Hitherto, the steel making furnace such as a converter, an open-hearth furnace, an electric furnace or the like has been operated in a batch-wise manner, so that different sorts of steel pieces have been discontinuously produced in the cogging factory. On the contrary, since the rolling mill is operated continuously, the soaked steel pieces must be always supplied continuously to the rolling mill. Thus, some of the excess steel pieces must be temporarily stored outside the arrangement, and an appropriate control of cooling and reheating of such the excess steel pieces is rather difficult, which considerably affects to quality and yield of the products in the subsequent rolling mill as well as the manufacturing capacity in the continuous operation. Furthermore, the so-called walking-beam furnace is known as a furnace useful for soaking treatment, which is designed to reheat the cold steel pieces passed through the cooling treatment. The furnace of this type has the disadvantages in that it heating capacity must be large, and in that the furnace inevitably includes movable components at high operational costs and thus is not tolerable with a labor-saving purpose.

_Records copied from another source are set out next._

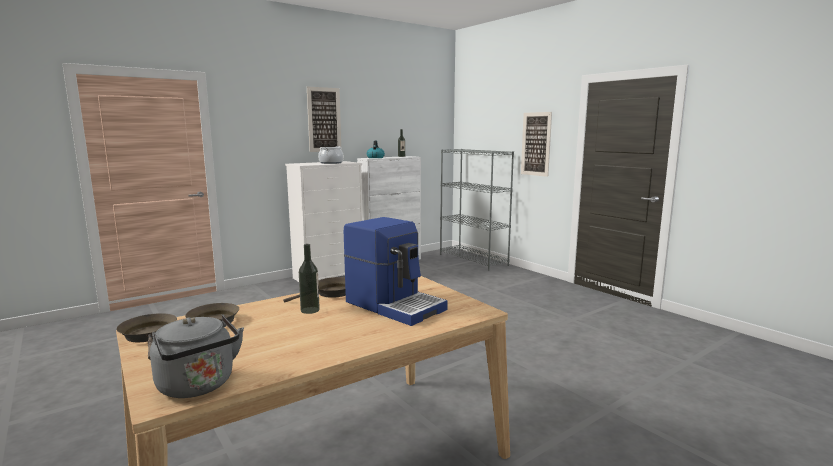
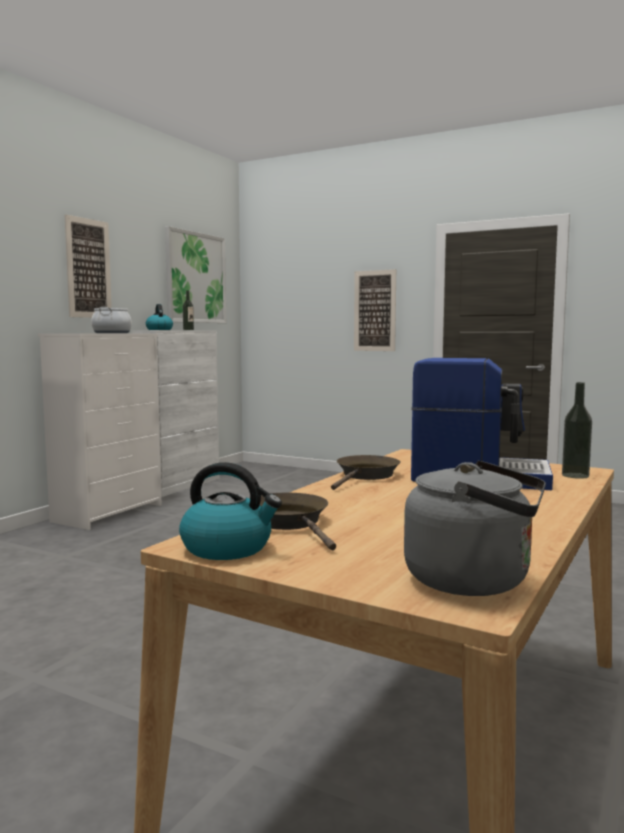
camera: 25 degrees left, 5 degrees down
brown frying pan [116,313,177,360] -> kettle [179,462,282,560]
bottle [299,244,320,314] -> bottle moved to [562,382,592,479]
grey bookcase [440,149,514,271] -> none
none -> picture [165,226,226,323]

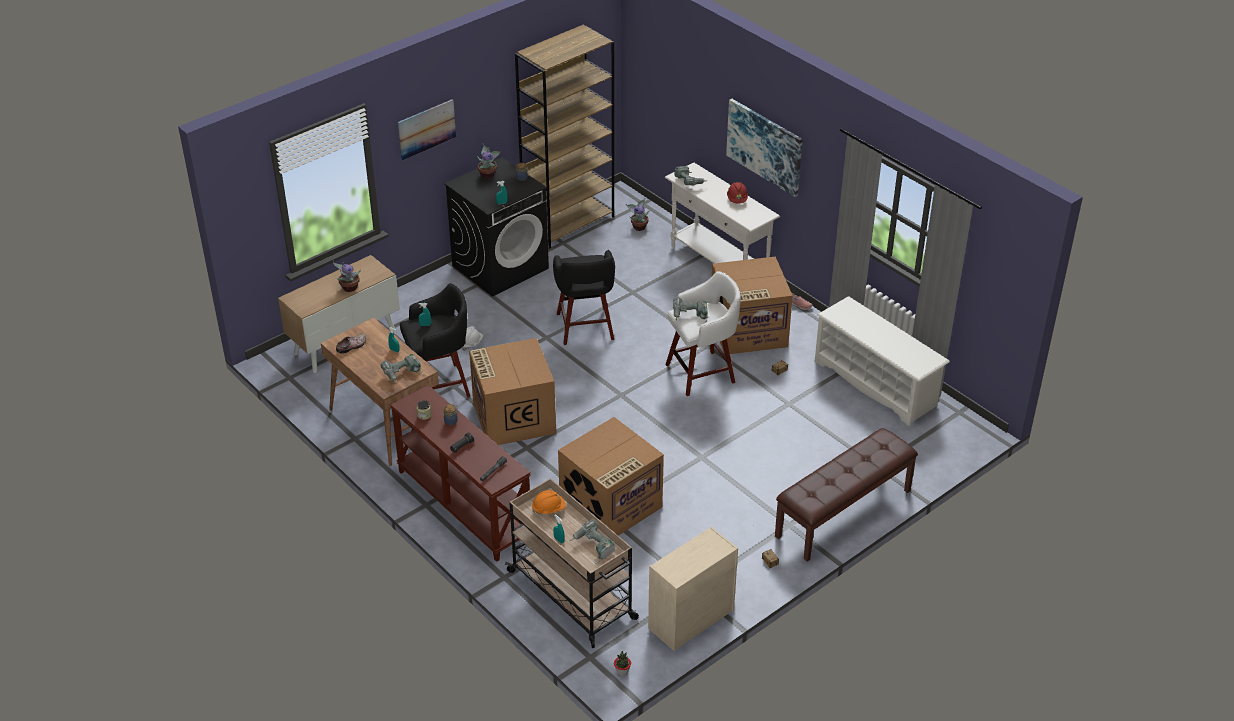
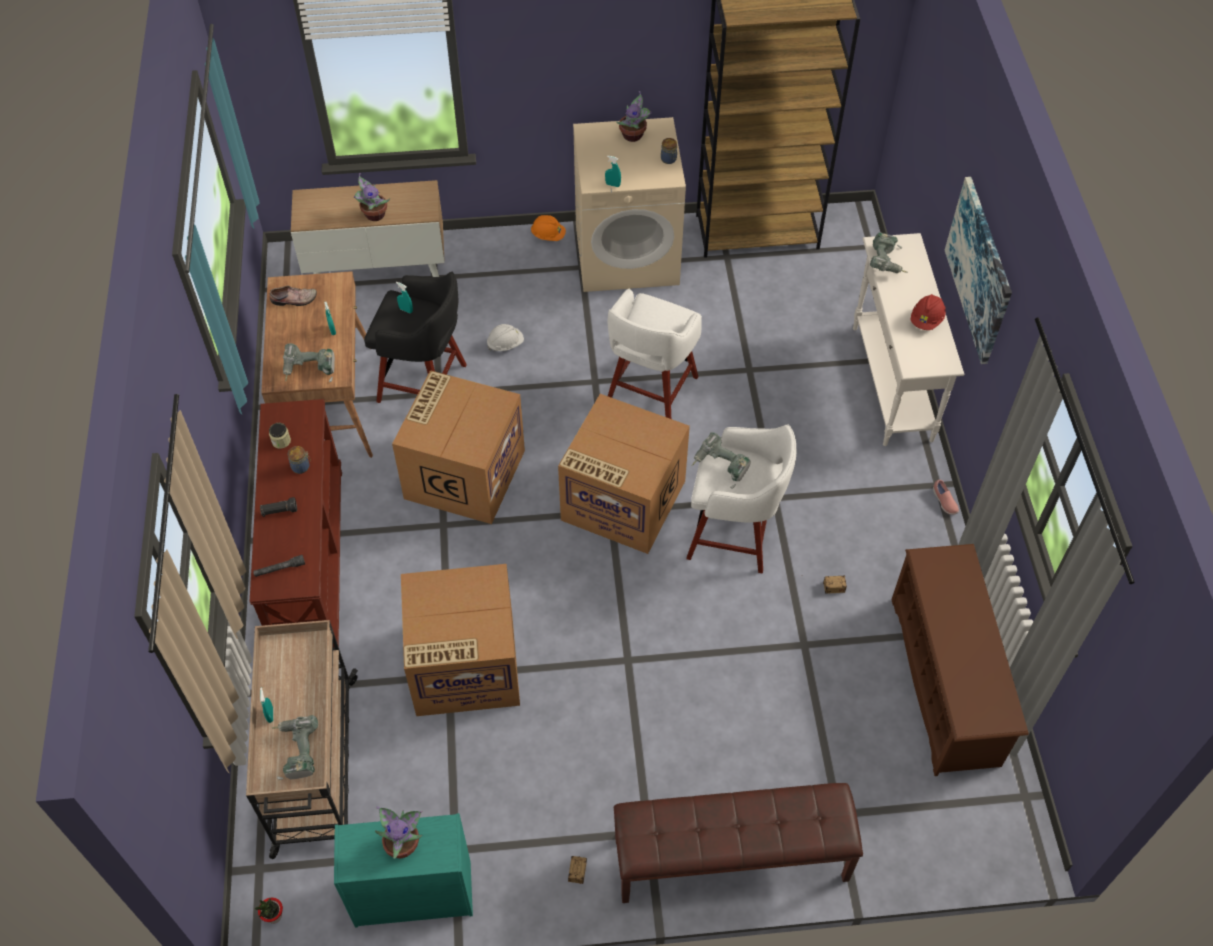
camera: 35 degrees right, 15 degrees up
picture [398,99,456,160] -> none
black washing machine [444,157,549,297] -> beige washing machine [573,117,686,292]
orange hard hat [532,490,566,514] -> orange hard hat moved to [531,215,566,241]
black stool [553,250,615,345] -> white stool [608,289,702,419]
potted plant [626,198,650,231] -> potted plant moved to [375,806,423,859]
beige dresser [648,526,738,651] -> turquoise dresser [334,813,473,928]
cardboard box [712,257,793,354] -> cardboard box moved to [558,394,690,554]
white shoe rack [815,296,950,426] -> brown shoe rack [891,544,1029,776]

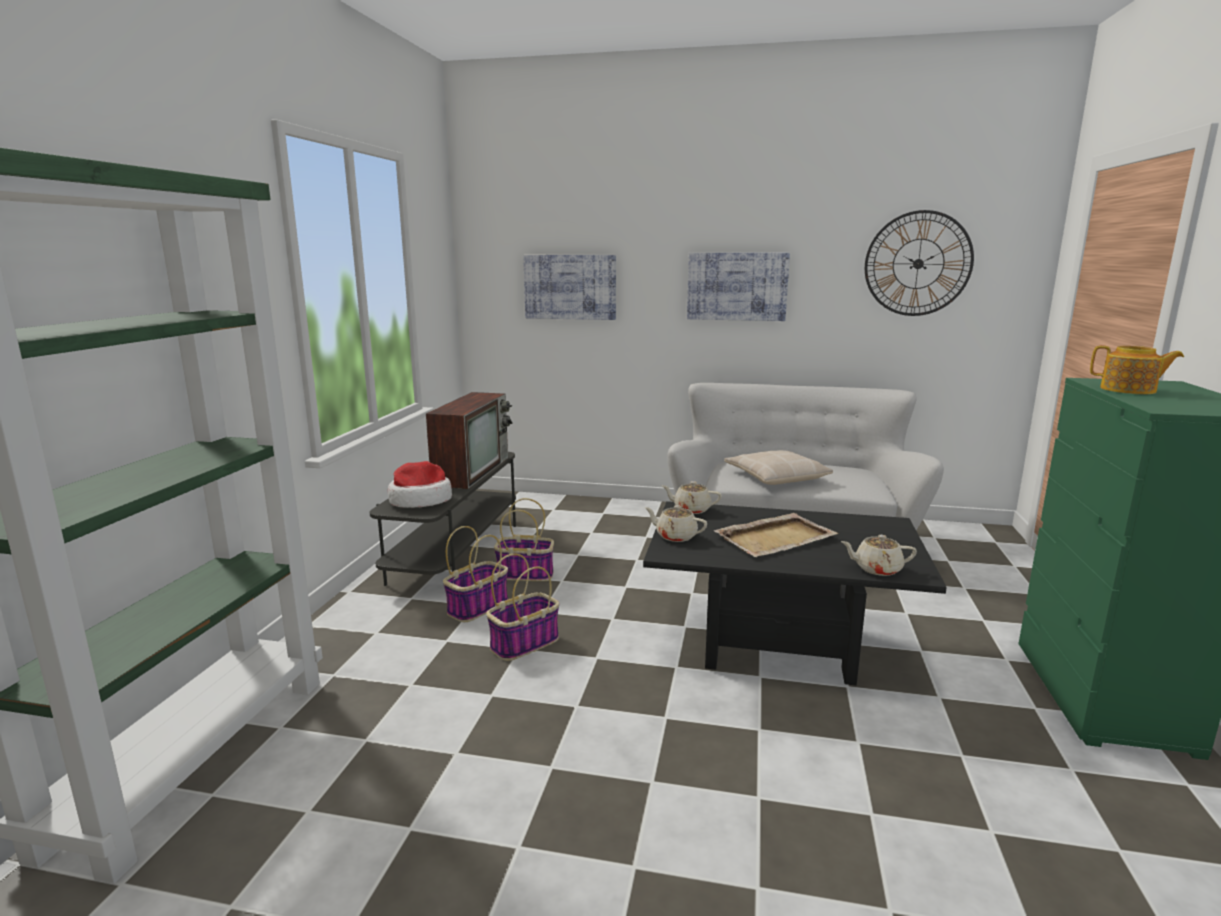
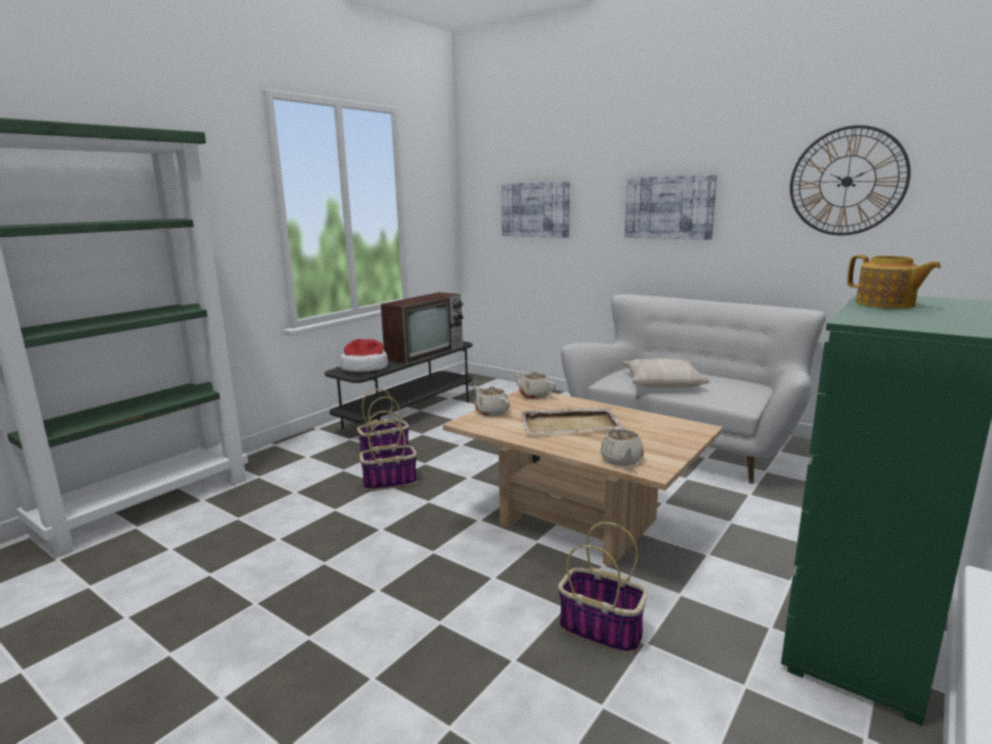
camera: 25 degrees right, 0 degrees up
basket [494,498,554,581] -> basket moved to [558,522,647,654]
black coffee table [643,501,947,685] -> beige coffee table [443,390,723,567]
beige teapot [841,535,917,576] -> beige teapot turned 120 degrees counterclockwise [600,427,644,465]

In order to overcome these drawbacks the inventor proposed a method for soaking cold and hot steel pieces in U.S. Pat. No. 4,311,454 issued on Jan. 19, 1982. The soaking furnace and the heating furnace of these apparatus are designed to be high in their inner height so as to enhance an effect in radiative transfer to the steel pieces. Since the steel pieces are subjected to soaking treatment at a high temperature due to the radiative transfer in the soaking furnace, the temperature of waste heat exhausted from the soaking or heating furnace is rather high and heat of the waste gas cannot be sufficiently recovered in the preheating furnace, thus leading to a considerable loss of expensive thermal energy.